Most people welcome spending time in nature and green space. After all, taking a few moments in the outdoors offers a much-needed break from the chaos of everyday life. And it can also lend positive physiological benefits, including lower stress levels, fewer symptoms of depression, and even a lower mortality rate.
Still, despite everything scientists know about the connection between nature and well-being, they still can’t say with certainty how much time outdoors leads to improved mental and physical health.
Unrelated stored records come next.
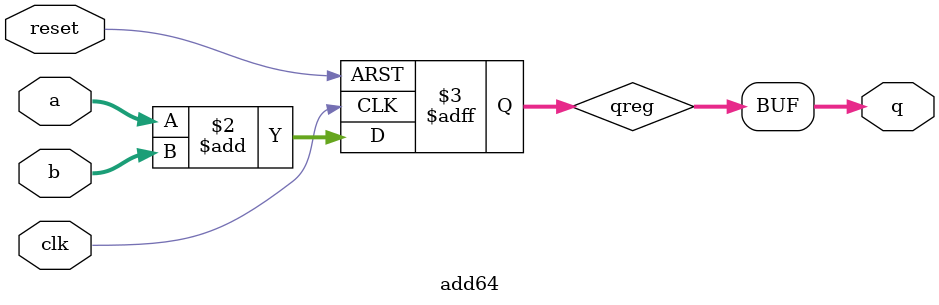
<source format=v>
module add64(
	     input wire [63:0] 	a,
	     input wire [63:0] 	b,
	     input wire 	clk,
	     input wire 	reset,
	     output wire [63:0] q);

   // COMBINATIONAL
   // assign q = a + b;

   // USING A PIPELINE STAGE
   reg [63:0] 			qreg;
   always @(posedge clk, posedge reset)
     begin
   if (reset)
     qreg <= 64'b0;
   else
     qreg <= a+b;	
     end
   assign q = qreg;
   
endmodule

</source>
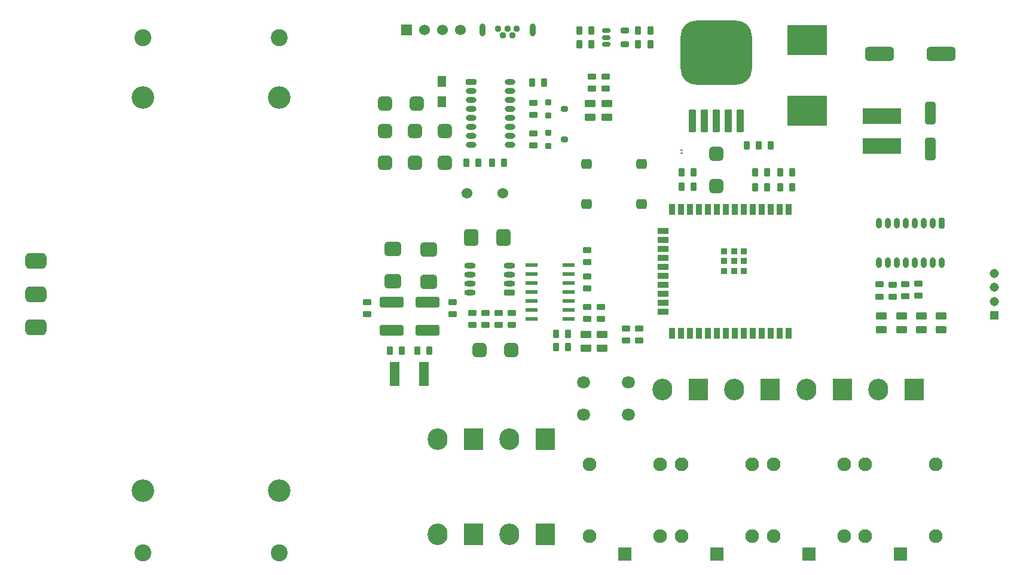
<source format=gbr>
%TF.GenerationSoftware,Altium Limited,Altium Designer,21.3.2 (30)*%
G04 Layer_Color=255*
%FSLAX26Y26*%
%MOIN*%
%TF.SameCoordinates,FFAA3912-E1DC-4B59-95C2-56FC1F4E7B50*%
%TF.FilePolarity,Positive*%
%TF.FileFunction,Pads,Top*%
%TF.Part,Single*%
G01*
G75*
%TA.AperFunction,SMDPad,CuDef*%
%ADD10R,0.220472X0.165354*%
%ADD11R,0.216535X0.088583*%
G04:AMPARAMS|DCode=12|XSize=23.622mil|YSize=47.244mil|CornerRadius=5.906mil|HoleSize=0mil|Usage=FLASHONLY|Rotation=90.000|XOffset=0mil|YOffset=0mil|HoleType=Round|Shape=RoundedRectangle|*
%AMROUNDEDRECTD12*
21,1,0.023622,0.035433,0,0,90.0*
21,1,0.011811,0.047244,0,0,90.0*
1,1,0.011811,0.017717,0.005906*
1,1,0.011811,0.017717,-0.005906*
1,1,0.011811,-0.017717,-0.005906*
1,1,0.011811,-0.017717,0.005906*
%
%ADD12ROUNDEDRECTD12*%
G04:AMPARAMS|DCode=13|XSize=31.496mil|YSize=47.244mil|CornerRadius=7.874mil|HoleSize=0mil|Usage=FLASHONLY|Rotation=90.000|XOffset=0mil|YOffset=0mil|HoleType=Round|Shape=RoundedRectangle|*
%AMROUNDEDRECTD13*
21,1,0.031496,0.031496,0,0,90.0*
21,1,0.015748,0.047244,0,0,90.0*
1,1,0.015748,0.015748,0.007874*
1,1,0.015748,0.015748,-0.007874*
1,1,0.015748,-0.015748,-0.007874*
1,1,0.015748,-0.015748,0.007874*
%
%ADD13ROUNDEDRECTD13*%
%ADD14O,0.059843X0.031496*%
G04:AMPARAMS|DCode=15|XSize=31.496mil|YSize=59.843mil|CornerRadius=7.874mil|HoleSize=0mil|Usage=FLASHONLY|Rotation=90.000|XOffset=0mil|YOffset=0mil|HoleType=Round|Shape=RoundedRectangle|*
%AMROUNDEDRECTD15*
21,1,0.031496,0.044094,0,0,90.0*
21,1,0.015748,0.059843,0,0,90.0*
1,1,0.015748,0.022047,0.007874*
1,1,0.015748,0.022047,-0.007874*
1,1,0.015748,-0.022047,-0.007874*
1,1,0.015748,-0.022047,0.007874*
%
%ADD15ROUNDEDRECTD15*%
%ADD16R,0.051181X0.061024*%
G04:AMPARAMS|DCode=17|XSize=47.244mil|YSize=35.433mil|CornerRadius=8.858mil|HoleSize=0mil|Usage=FLASHONLY|Rotation=180.000|XOffset=0mil|YOffset=0mil|HoleType=Round|Shape=RoundedRectangle|*
%AMROUNDEDRECTD17*
21,1,0.047244,0.017717,0,0,180.0*
21,1,0.029528,0.035433,0,0,180.0*
1,1,0.017716,-0.014764,0.008858*
1,1,0.017716,0.014764,0.008858*
1,1,0.017716,0.014764,-0.008858*
1,1,0.017716,-0.014764,-0.008858*
%
%ADD17ROUNDEDRECTD17*%
G04:AMPARAMS|DCode=18|XSize=47.244mil|YSize=35.433mil|CornerRadius=8.858mil|HoleSize=0mil|Usage=FLASHONLY|Rotation=270.000|XOffset=0mil|YOffset=0mil|HoleType=Round|Shape=RoundedRectangle|*
%AMROUNDEDRECTD18*
21,1,0.047244,0.017717,0,0,270.0*
21,1,0.029528,0.035433,0,0,270.0*
1,1,0.017716,-0.008858,-0.014764*
1,1,0.017716,-0.008858,0.014764*
1,1,0.017716,0.008858,0.014764*
1,1,0.017716,0.008858,-0.014764*
%
%ADD18ROUNDEDRECTD18*%
G04:AMPARAMS|DCode=19|XSize=62.992mil|YSize=41.339mil|CornerRadius=10.335mil|HoleSize=0mil|Usage=FLASHONLY|Rotation=180.000|XOffset=0mil|YOffset=0mil|HoleType=Round|Shape=RoundedRectangle|*
%AMROUNDEDRECTD19*
21,1,0.062992,0.020669,0,0,180.0*
21,1,0.042323,0.041339,0,0,180.0*
1,1,0.020669,-0.021162,0.010335*
1,1,0.020669,0.021162,0.010335*
1,1,0.020669,0.021162,-0.010335*
1,1,0.020669,-0.021162,-0.010335*
%
%ADD19ROUNDEDRECTD19*%
G04:AMPARAMS|DCode=20|XSize=135.827mil|YSize=62.992mil|CornerRadius=15.748mil|HoleSize=0mil|Usage=FLASHONLY|Rotation=0.000|XOffset=0mil|YOffset=0mil|HoleType=Round|Shape=RoundedRectangle|*
%AMROUNDEDRECTD20*
21,1,0.135827,0.031496,0,0,0.0*
21,1,0.104331,0.062992,0,0,0.0*
1,1,0.031496,0.052165,-0.015748*
1,1,0.031496,-0.052165,-0.015748*
1,1,0.031496,-0.052165,0.015748*
1,1,0.031496,0.052165,0.015748*
%
%ADD20ROUNDEDRECTD20*%
G04:AMPARAMS|DCode=21|XSize=94.488mil|YSize=82.677mil|CornerRadius=20.669mil|HoleSize=0mil|Usage=FLASHONLY|Rotation=0.000|XOffset=0mil|YOffset=0mil|HoleType=Round|Shape=RoundedRectangle|*
%AMROUNDEDRECTD21*
21,1,0.094488,0.041339,0,0,0.0*
21,1,0.053150,0.082677,0,0,0.0*
1,1,0.041339,0.026575,-0.020669*
1,1,0.041339,-0.026575,-0.020669*
1,1,0.041339,-0.026575,0.020669*
1,1,0.041339,0.026575,0.020669*
%
%ADD21ROUNDEDRECTD21*%
G04:AMPARAMS|DCode=22|XSize=78.74mil|YSize=78.74mil|CornerRadius=19.685mil|HoleSize=0mil|Usage=FLASHONLY|Rotation=270.000|XOffset=0mil|YOffset=0mil|HoleType=Round|Shape=RoundedRectangle|*
%AMROUNDEDRECTD22*
21,1,0.078740,0.039370,0,0,270.0*
21,1,0.039370,0.078740,0,0,270.0*
1,1,0.039370,-0.019685,-0.019685*
1,1,0.039370,-0.019685,0.019685*
1,1,0.039370,0.019685,0.019685*
1,1,0.039370,0.019685,-0.019685*
%
%ADD22ROUNDEDRECTD22*%
G04:AMPARAMS|DCode=23|XSize=59.055mil|YSize=55.118mil|CornerRadius=13.78mil|HoleSize=0mil|Usage=FLASHONLY|Rotation=0.000|XOffset=0mil|YOffset=0mil|HoleType=Round|Shape=RoundedRectangle|*
%AMROUNDEDRECTD23*
21,1,0.059055,0.027559,0,0,0.0*
21,1,0.031496,0.055118,0,0,0.0*
1,1,0.027559,0.015748,-0.013780*
1,1,0.027559,-0.015748,-0.013780*
1,1,0.027559,-0.015748,0.013780*
1,1,0.027559,0.015748,0.013780*
%
%ADD23ROUNDEDRECTD23*%
%ADD24R,0.035433X0.059055*%
%ADD25R,0.059055X0.035433*%
%TA.AperFunction,BGAPad,CuDef*%
%ADD26R,0.035433X0.035433*%
%TA.AperFunction,SMDPad,CuDef*%
G04:AMPARAMS|DCode=27|XSize=125.984mil|YSize=62.992mil|CornerRadius=15.748mil|HoleSize=0mil|Usage=FLASHONLY|Rotation=90.000|XOffset=0mil|YOffset=0mil|HoleType=Round|Shape=RoundedRectangle|*
%AMROUNDEDRECTD27*
21,1,0.125984,0.031496,0,0,90.0*
21,1,0.094488,0.062992,0,0,90.0*
1,1,0.031496,0.015748,0.047244*
1,1,0.031496,0.015748,-0.047244*
1,1,0.031496,-0.015748,-0.047244*
1,1,0.031496,-0.015748,0.047244*
%
%ADD27ROUNDEDRECTD27*%
G04:AMPARAMS|DCode=28|XSize=161.417mil|YSize=78.74mil|CornerRadius=19.685mil|HoleSize=0mil|Usage=FLASHONLY|Rotation=0.000|XOffset=0mil|YOffset=0mil|HoleType=Round|Shape=RoundedRectangle|*
%AMROUNDEDRECTD28*
21,1,0.161417,0.039370,0,0,0.0*
21,1,0.122047,0.078740,0,0,0.0*
1,1,0.039370,0.061024,-0.019685*
1,1,0.039370,-0.061024,-0.019685*
1,1,0.039370,-0.061024,0.019685*
1,1,0.039370,0.061024,0.019685*
%
%ADD28ROUNDEDRECTD28*%
G04:AMPARAMS|DCode=29|XSize=397.638mil|YSize=358.268mil|CornerRadius=89.567mil|HoleSize=0mil|Usage=FLASHONLY|Rotation=180.000|XOffset=0mil|YOffset=0mil|HoleType=Round|Shape=RoundedRectangle|*
%AMROUNDEDRECTD29*
21,1,0.397638,0.179134,0,0,180.0*
21,1,0.218504,0.358268,0,0,180.0*
1,1,0.179134,-0.109252,0.089567*
1,1,0.179134,0.109252,0.089567*
1,1,0.179134,0.109252,-0.089567*
1,1,0.179134,-0.109252,-0.089567*
%
%ADD29ROUNDEDRECTD29*%
G04:AMPARAMS|DCode=30|XSize=43.307mil|YSize=127.953mil|CornerRadius=10.827mil|HoleSize=0mil|Usage=FLASHONLY|Rotation=180.000|XOffset=0mil|YOffset=0mil|HoleType=Round|Shape=RoundedRectangle|*
%AMROUNDEDRECTD30*
21,1,0.043307,0.106299,0,0,180.0*
21,1,0.021654,0.127953,0,0,180.0*
1,1,0.021654,-0.010827,0.053150*
1,1,0.021654,0.010827,0.053150*
1,1,0.021654,0.010827,-0.053150*
1,1,0.021654,-0.010827,-0.053150*
%
%ADD30ROUNDEDRECTD30*%
G04:AMPARAMS|DCode=31|XSize=31.496mil|YSize=35.433mil|CornerRadius=7.874mil|HoleSize=0mil|Usage=FLASHONLY|Rotation=90.000|XOffset=0mil|YOffset=0mil|HoleType=Round|Shape=RoundedRectangle|*
%AMROUNDEDRECTD31*
21,1,0.031496,0.019685,0,0,90.0*
21,1,0.015748,0.035433,0,0,90.0*
1,1,0.015748,0.009843,0.007874*
1,1,0.015748,0.009843,-0.007874*
1,1,0.015748,-0.009843,-0.007874*
1,1,0.015748,-0.009843,0.007874*
%
%ADD31ROUNDEDRECTD31*%
G04:AMPARAMS|DCode=32|XSize=31.496mil|YSize=39.37mil|CornerRadius=7.874mil|HoleSize=0mil|Usage=FLASHONLY|Rotation=90.000|XOffset=0mil|YOffset=0mil|HoleType=Round|Shape=RoundedRectangle|*
%AMROUNDEDRECTD32*
21,1,0.031496,0.023622,0,0,90.0*
21,1,0.015748,0.039370,0,0,90.0*
1,1,0.015748,0.011811,0.007874*
1,1,0.015748,0.011811,-0.007874*
1,1,0.015748,-0.011811,-0.007874*
1,1,0.015748,-0.011811,0.007874*
%
%ADD32ROUNDEDRECTD32*%
G04:AMPARAMS|DCode=33|XSize=78.74mil|YSize=78.74mil|CornerRadius=19.685mil|HoleSize=0mil|Usage=FLASHONLY|Rotation=180.000|XOffset=0mil|YOffset=0mil|HoleType=Round|Shape=RoundedRectangle|*
%AMROUNDEDRECTD33*
21,1,0.078740,0.039370,0,0,180.0*
21,1,0.039370,0.078740,0,0,180.0*
1,1,0.039370,-0.019685,0.019685*
1,1,0.039370,0.019685,0.019685*
1,1,0.039370,0.019685,-0.019685*
1,1,0.039370,-0.019685,-0.019685*
%
%ADD33ROUNDEDRECTD33*%
%ADD34R,0.011811X0.007874*%
%ADD35R,0.055118X0.138189*%
G04:AMPARAMS|DCode=36|XSize=31.496mil|YSize=62.992mil|CornerRadius=7.874mil|HoleSize=0mil|Usage=FLASHONLY|Rotation=270.000|XOffset=0mil|YOffset=0mil|HoleType=Round|Shape=RoundedRectangle|*
%AMROUNDEDRECTD36*
21,1,0.031496,0.047244,0,0,270.0*
21,1,0.015748,0.062992,0,0,270.0*
1,1,0.015748,-0.023622,-0.007874*
1,1,0.015748,-0.023622,0.007874*
1,1,0.015748,0.023622,0.007874*
1,1,0.015748,0.023622,-0.007874*
%
%ADD36ROUNDEDRECTD36*%
%ADD37O,0.062992X0.031496*%
%ADD38R,0.067000X0.021000*%
G04:AMPARAMS|DCode=39|XSize=94.488mil|YSize=82.677mil|CornerRadius=20.669mil|HoleSize=0mil|Usage=FLASHONLY|Rotation=270.000|XOffset=0mil|YOffset=0mil|HoleType=Round|Shape=RoundedRectangle|*
%AMROUNDEDRECTD39*
21,1,0.094488,0.041339,0,0,270.0*
21,1,0.053150,0.082677,0,0,270.0*
1,1,0.041339,-0.020669,-0.026575*
1,1,0.041339,-0.020669,0.026575*
1,1,0.041339,0.020669,0.026575*
1,1,0.041339,0.020669,-0.026575*
%
%ADD39ROUNDEDRECTD39*%
G04:AMPARAMS|DCode=40|XSize=31.496mil|YSize=59.843mil|CornerRadius=7.874mil|HoleSize=0mil|Usage=FLASHONLY|Rotation=0.000|XOffset=0mil|YOffset=0mil|HoleType=Round|Shape=RoundedRectangle|*
%AMROUNDEDRECTD40*
21,1,0.031496,0.044094,0,0,0.0*
21,1,0.015748,0.059843,0,0,0.0*
1,1,0.015748,0.007874,-0.022047*
1,1,0.015748,-0.007874,-0.022047*
1,1,0.015748,-0.007874,0.022047*
1,1,0.015748,0.007874,0.022047*
%
%ADD40ROUNDEDRECTD40*%
%ADD41O,0.031496X0.059843*%
%TA.AperFunction,ComponentPad*%
G04:AMPARAMS|DCode=47|XSize=86.614mil|YSize=118.11mil|CornerRadius=21.654mil|HoleSize=0mil|Usage=FLASHONLY|Rotation=270.000|XOffset=0mil|YOffset=0mil|HoleType=Round|Shape=RoundedRectangle|*
%AMROUNDEDRECTD47*
21,1,0.086614,0.074803,0,0,270.0*
21,1,0.043307,0.118110,0,0,270.0*
1,1,0.043307,-0.037401,-0.021654*
1,1,0.043307,-0.037401,0.021654*
1,1,0.043307,0.037401,0.021654*
1,1,0.043307,0.037401,-0.021654*
%
%ADD47ROUNDEDRECTD47*%
%ADD48C,0.125984*%
%ADD49C,0.094488*%
%ADD50R,0.110000X0.120000*%
%ADD51O,0.110000X0.120000*%
%ADD52C,0.076772*%
%ADD53R,0.076772X0.076772*%
%ADD54R,0.060000X0.060000*%
%ADD55C,0.060000*%
%ADD56O,0.035748X0.071496*%
%ADD57C,0.037717*%
%ADD58O,0.075000X0.065000*%
%ADD59R,0.051496X0.051496*%
%ADD60C,0.051496*%
D10*
X4492000Y2725150D02*
D03*
Y3118850D02*
D03*
D11*
X4910000Y2696323D02*
D03*
Y2529000D02*
D03*
D12*
X3373000Y3171260D02*
D03*
Y3133858D02*
D03*
Y3096457D02*
D03*
D13*
X3475362D02*
D03*
Y3171260D02*
D03*
D14*
X2837323Y2537000D02*
D03*
Y2587000D02*
D03*
Y2637000D02*
D03*
Y2687000D02*
D03*
Y2737000D02*
D03*
Y2787000D02*
D03*
Y2837000D02*
D03*
Y2887000D02*
D03*
X2620000Y2537000D02*
D03*
Y2587000D02*
D03*
Y2637000D02*
D03*
Y2687000D02*
D03*
Y2737000D02*
D03*
Y2787000D02*
D03*
Y2837000D02*
D03*
D15*
Y2887000D02*
D03*
D16*
X2456000Y2889647D02*
D03*
Y2777442D02*
D03*
D17*
X3266000Y1882071D02*
D03*
Y1949000D02*
D03*
X3265000Y1801465D02*
D03*
Y1734535D02*
D03*
X3343126Y1633315D02*
D03*
Y1566386D02*
D03*
X3267874D02*
D03*
Y1633315D02*
D03*
X5113000Y1694535D02*
D03*
Y1761465D02*
D03*
X5040825Y1693000D02*
D03*
Y1759929D02*
D03*
X4968650Y1690000D02*
D03*
Y1756929D02*
D03*
X4896475Y1690903D02*
D03*
Y1757833D02*
D03*
X2847968Y1598520D02*
D03*
Y1531591D02*
D03*
X2772968Y1531591D02*
D03*
Y1598520D02*
D03*
X2700356Y1531591D02*
D03*
Y1598520D02*
D03*
X2627000Y1598520D02*
D03*
Y1531591D02*
D03*
X2966000Y2702535D02*
D03*
Y2769465D02*
D03*
Y2599465D02*
D03*
Y2532535D02*
D03*
X3370126Y2916929D02*
D03*
Y2850000D02*
D03*
X3484000Y1511465D02*
D03*
Y1444535D02*
D03*
X3557000Y1511465D02*
D03*
Y1444535D02*
D03*
X2518000Y1592006D02*
D03*
Y1658935D02*
D03*
X3292040Y2916929D02*
D03*
Y2850000D02*
D03*
X2041000Y1592006D02*
D03*
Y1658935D02*
D03*
D18*
X3094535Y1482543D02*
D03*
X3161465D02*
D03*
X3094535Y1410000D02*
D03*
X3161465D02*
D03*
X3618465Y3096457D02*
D03*
X3551535D02*
D03*
X3618465Y3171260D02*
D03*
X3551535D02*
D03*
X3289465Y3096457D02*
D03*
X3222535D02*
D03*
Y3171260D02*
D03*
X3289465D02*
D03*
X2232000Y1389000D02*
D03*
X2165071D02*
D03*
X2321000D02*
D03*
X2387929D02*
D03*
X2737071Y2436417D02*
D03*
X2804000D02*
D03*
X2659000D02*
D03*
X2592071D02*
D03*
X3861465Y2303000D02*
D03*
X3794535D02*
D03*
Y2382000D02*
D03*
X3861465D02*
D03*
X4202740Y2299095D02*
D03*
X4269669D02*
D03*
X4411205D02*
D03*
X4344276D02*
D03*
X4202740Y2381095D02*
D03*
X4269669D02*
D03*
X4411205D02*
D03*
X4344276D02*
D03*
X4223000Y2531000D02*
D03*
X4156071D02*
D03*
X4290000D02*
D03*
X4223071D02*
D03*
X2958535Y2881000D02*
D03*
X3025465D02*
D03*
D19*
X3378000Y2689345D02*
D03*
Y2766117D02*
D03*
X3284166Y2689345D02*
D03*
Y2766117D02*
D03*
X5130142Y1505596D02*
D03*
Y1582368D02*
D03*
X5241475Y1505596D02*
D03*
Y1582368D02*
D03*
X5018809Y1505596D02*
D03*
Y1582368D02*
D03*
X4907475D02*
D03*
Y1505596D02*
D03*
X3351000Y1478772D02*
D03*
Y1402000D02*
D03*
X3260000Y1478772D02*
D03*
Y1402000D02*
D03*
D20*
X2377613Y1658935D02*
D03*
Y1501455D02*
D03*
X2177613D02*
D03*
Y1658935D02*
D03*
D21*
X2384000Y1953000D02*
D03*
Y1773000D02*
D03*
X2184000Y1957000D02*
D03*
Y1777000D02*
D03*
D22*
X2843583Y1393000D02*
D03*
X2666417D02*
D03*
X2139000Y2767000D02*
D03*
X2316166D02*
D03*
D23*
X3262457Y2207000D02*
D03*
X3569543D02*
D03*
X3262457Y2428000D02*
D03*
X3569543D02*
D03*
D24*
X3740102Y2174488D02*
D03*
X3790102D02*
D03*
X3840102D02*
D03*
X3890102D02*
D03*
X3940102D02*
D03*
X3990102D02*
D03*
X4040102D02*
D03*
X4090102D02*
D03*
X4140102D02*
D03*
X4190102D02*
D03*
X4240102D02*
D03*
X4290102D02*
D03*
X4340102D02*
D03*
X4390102D02*
D03*
X3740102Y1485512D02*
D03*
X3790102D02*
D03*
X3840102D02*
D03*
X3890102D02*
D03*
X3940102D02*
D03*
X3990102D02*
D03*
X4040102D02*
D03*
X4090102D02*
D03*
X4140102D02*
D03*
X4190102D02*
D03*
X4240102D02*
D03*
X4290102D02*
D03*
X4340102D02*
D03*
X4390102D02*
D03*
D25*
X3690890Y1805000D02*
D03*
Y1755000D02*
D03*
Y1705000D02*
D03*
Y1655000D02*
D03*
Y1605000D02*
D03*
Y1855000D02*
D03*
Y1905000D02*
D03*
Y1955000D02*
D03*
Y2005000D02*
D03*
Y2055000D02*
D03*
D26*
X4086165Y1889055D02*
D03*
Y1944173D02*
D03*
Y1833937D02*
D03*
X4141283Y1889055D02*
D03*
Y1944173D02*
D03*
Y1833937D02*
D03*
X4031047Y1889055D02*
D03*
Y1944173D02*
D03*
Y1833937D02*
D03*
D27*
X5180000Y2514236D02*
D03*
Y2711087D02*
D03*
D28*
X4897740Y3043803D02*
D03*
X5240260D02*
D03*
D29*
X3986000Y3049921D02*
D03*
D30*
X4119858Y2668032D02*
D03*
X4052929D02*
D03*
X3986000D02*
D03*
X3919071D02*
D03*
X3852142D02*
D03*
D31*
X3050449Y2529130D02*
D03*
Y2603933D02*
D03*
Y2699130D02*
D03*
Y2773933D02*
D03*
D32*
X3141000Y2566532D02*
D03*
Y2736532D02*
D03*
D33*
X2139000Y2613583D02*
D03*
Y2436417D02*
D03*
X2306500Y2613583D02*
D03*
Y2436417D02*
D03*
X2474000Y2613583D02*
D03*
Y2436417D02*
D03*
X3988000Y2484583D02*
D03*
Y2307417D02*
D03*
D34*
X3793000Y2505748D02*
D03*
Y2490000D02*
D03*
D35*
X2194016Y1260000D02*
D03*
X2355984D02*
D03*
D36*
X2831968Y1712055D02*
D03*
D37*
Y1762055D02*
D03*
Y1812055D02*
D03*
Y1862055D02*
D03*
X2612284Y1712055D02*
D03*
Y1762055D02*
D03*
Y1812055D02*
D03*
Y1862055D02*
D03*
D38*
X2957968Y1567055D02*
D03*
Y1617055D02*
D03*
Y1667055D02*
D03*
Y1717055D02*
D03*
Y1767055D02*
D03*
Y1817055D02*
D03*
Y1867055D02*
D03*
X3161968D02*
D03*
Y1817055D02*
D03*
Y1767055D02*
D03*
Y1717055D02*
D03*
Y1667055D02*
D03*
Y1617055D02*
D03*
Y1567055D02*
D03*
D39*
X2799000Y2020000D02*
D03*
X2619000D02*
D03*
D40*
X5243309Y2098251D02*
D03*
D41*
X5193309D02*
D03*
X5143309D02*
D03*
X5093309D02*
D03*
X5043309D02*
D03*
X4993309D02*
D03*
X4943309D02*
D03*
X4893309D02*
D03*
X5243309Y1880928D02*
D03*
X5193309D02*
D03*
X5143309D02*
D03*
X5093309D02*
D03*
X5043309D02*
D03*
X4993309D02*
D03*
X4943309D02*
D03*
X4893309D02*
D03*
D47*
X192000Y1518769D02*
D03*
Y1703808D02*
D03*
Y1888848D02*
D03*
D48*
X791157Y2798690D02*
D03*
X1551000D02*
D03*
X791157Y608926D02*
D03*
X1551000D02*
D03*
D49*
Y262863D02*
D03*
Y3132942D02*
D03*
X791157D02*
D03*
Y262863D02*
D03*
D50*
X3032000Y896000D02*
D03*
X2632000D02*
D03*
X3032000Y367000D02*
D03*
X2632000D02*
D03*
X5089000Y1171000D02*
D03*
X4688500D02*
D03*
X4288000D02*
D03*
X3887500D02*
D03*
D51*
X2832000Y896000D02*
D03*
X2432000D02*
D03*
X2832000Y367000D02*
D03*
X2432000D02*
D03*
X4889000Y1171000D02*
D03*
X4488500D02*
D03*
X4088000D02*
D03*
X3687500D02*
D03*
D52*
X5209850Y757158D02*
D03*
X4816150D02*
D03*
Y355583D02*
D03*
X5209850D02*
D03*
X4700850Y757158D02*
D03*
X4307150D02*
D03*
Y355583D02*
D03*
X4700850D02*
D03*
X4185850Y757158D02*
D03*
X3792150D02*
D03*
Y355583D02*
D03*
X4185850D02*
D03*
X3674850Y757158D02*
D03*
X3281150D02*
D03*
Y355583D02*
D03*
X3674850D02*
D03*
D53*
X5013000Y257158D02*
D03*
X4504000D02*
D03*
X3989000D02*
D03*
X3478000D02*
D03*
D54*
X2260000Y3177000D02*
D03*
D55*
X2360000D02*
D03*
X2460000D02*
D03*
X2560000D02*
D03*
X2796000Y2266000D02*
D03*
X2596000D02*
D03*
D56*
X2963496Y3175000D02*
D03*
X2682000D02*
D03*
D57*
X2873929Y3183661D02*
D03*
X2848339Y3144291D02*
D03*
X2822748Y3183661D02*
D03*
X2797157Y3144291D02*
D03*
X2771567Y3183661D02*
D03*
D58*
X3246000Y1211000D02*
D03*
X3247000Y1033000D02*
D03*
X3497000Y1034000D02*
D03*
X3496000Y1211000D02*
D03*
D59*
X5537000Y1584520D02*
D03*
D60*
Y1663260D02*
D03*
Y1742000D02*
D03*
Y1820740D02*
D03*
%TF.MD5,edc29ba086b992c7beefeb3bd6d5476e*%
M02*

</source>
A new study, published Thursday in Frontiers in Psychology, attempted to answer that question by asking participants to spend time in a place that “brings a sense of contact with nature” for at least 10 minutes per outing, three times per week, over the course of eight weeks. The researchers found that participants who immersed themselves in a “nature experience” for at least 20 minutes per outing experienced a significant decrease in their levels of the stress hormone cortisol.
The study’s authors wrote that they envision ultimately developing a “nature prescription” — or “nature pill” — that health care providers can offer to their patients as a low-cost, preventive mental health treatment. (The “pill” is the time spent outside.)
This research is the first step toward that goal, says MaryCarol R. Hunter, the study’s lead author and an associate professor at the School for Environment and Sustainability at the University of Michigan.
That’s because the subject is tricky and expensive to study. Scientists don’t yet know exactly which aspects of nature and green space — whether they’re trees, grass, water, or plants — trigger the benefits of being outside. It’s also difficult for them to design studies using the gold standard of a randomized clinical trial because neither scientists nor study participants are supposed to know which treatment or intervention the subject receives. In a study about exposure to nature, it’s typically obvious to both the scientist and their subjects who’s being sent to green spaces.
So Hunter and her colleagues tried an “adaptive management” approach instead. They let their 36 participants freely decide where, when, and how long they spent time in nature, provided they obeyed certain ground rules. They couldn’t use phones or internet-connected devices to browse social media or the internet, and they couldn’t make calls or read during their designated time outside. Their nature experience also couldn’t include aerobic exercise. The researchers were collecting saliva samples that, in addition to cortisol, measured the hormone amylase, which can be influenced by physical activity.
“They could pick any place they wanted,” says Hunter, “but when they went to the place they actually had to feel some resonance to nature, feel connected to it. You could go sit next to one tree and just be with the tree, that could do it for you. The same person might go to a city park free of the noise of traffic.”
Peter James, an assistant professor in the department of population medicine at Harvard Medical School who has studied the link between nature and well-being, says the study’s approach highlights the trade-off of letting participants shape the intervention based on their own interests. While it makes the research more feasible, it becomes difficult to know whether they stayed outdoors longer because of a personal inclination, like because they were having a great time — or some other factor unknown to the researchers. It’s also then hard to know the characteristics of the participants’ nature experience.
“This is a consistent problem in the literature,” says James. “What is a nature experience? Is it looking at trees, grass, going on a hike, walking in an urban park? It’s one of the vexing problems in this area of research.”
Hunter says that people’s changing perception of nature is at the heart of this challenge. Venturing into a wilderness area might feel relaxing and restorative for one person, but terrifying for someone else, who’d much rather decompress in an urban park. Doctors who want to prescribe a nature experience to their patients shouldn’t focus on a standard experience but rather encourage them to go where they feel most connected to the outdoors, Hunter says.
She also plans to release additional research based on the data collected in this study. In particular, Hunter wants to look at the self-reported information she gathered from participants about their mood, stress, and energy level to see if there’s a correlation with the decrease in cortisol.
While intriguing, there are limitations to broadly generalizing the findings. The small sample consisted mainly of white women, all healthy, with a mean age of 46, who responded to an ad seeking people interested in spending more time outdoors in green spaces. That group doesn’t reflect the population at large. Some research, however, does suggest that exposure to nature and green spaces has strong health benefits for low-income populations.
Hunter knows that 20 minutes in nature may be out of reach for many people. It might be difficult for them to reach green spaces or they can’t commit to that much time. In her own personal experience with friends and family, Hunter has recommended just five minutes per outing to start. It’s a number that seems manageable and can quickly turn into more time.
“To be practical,” says Hunter, “it has to be something they can just do easily.”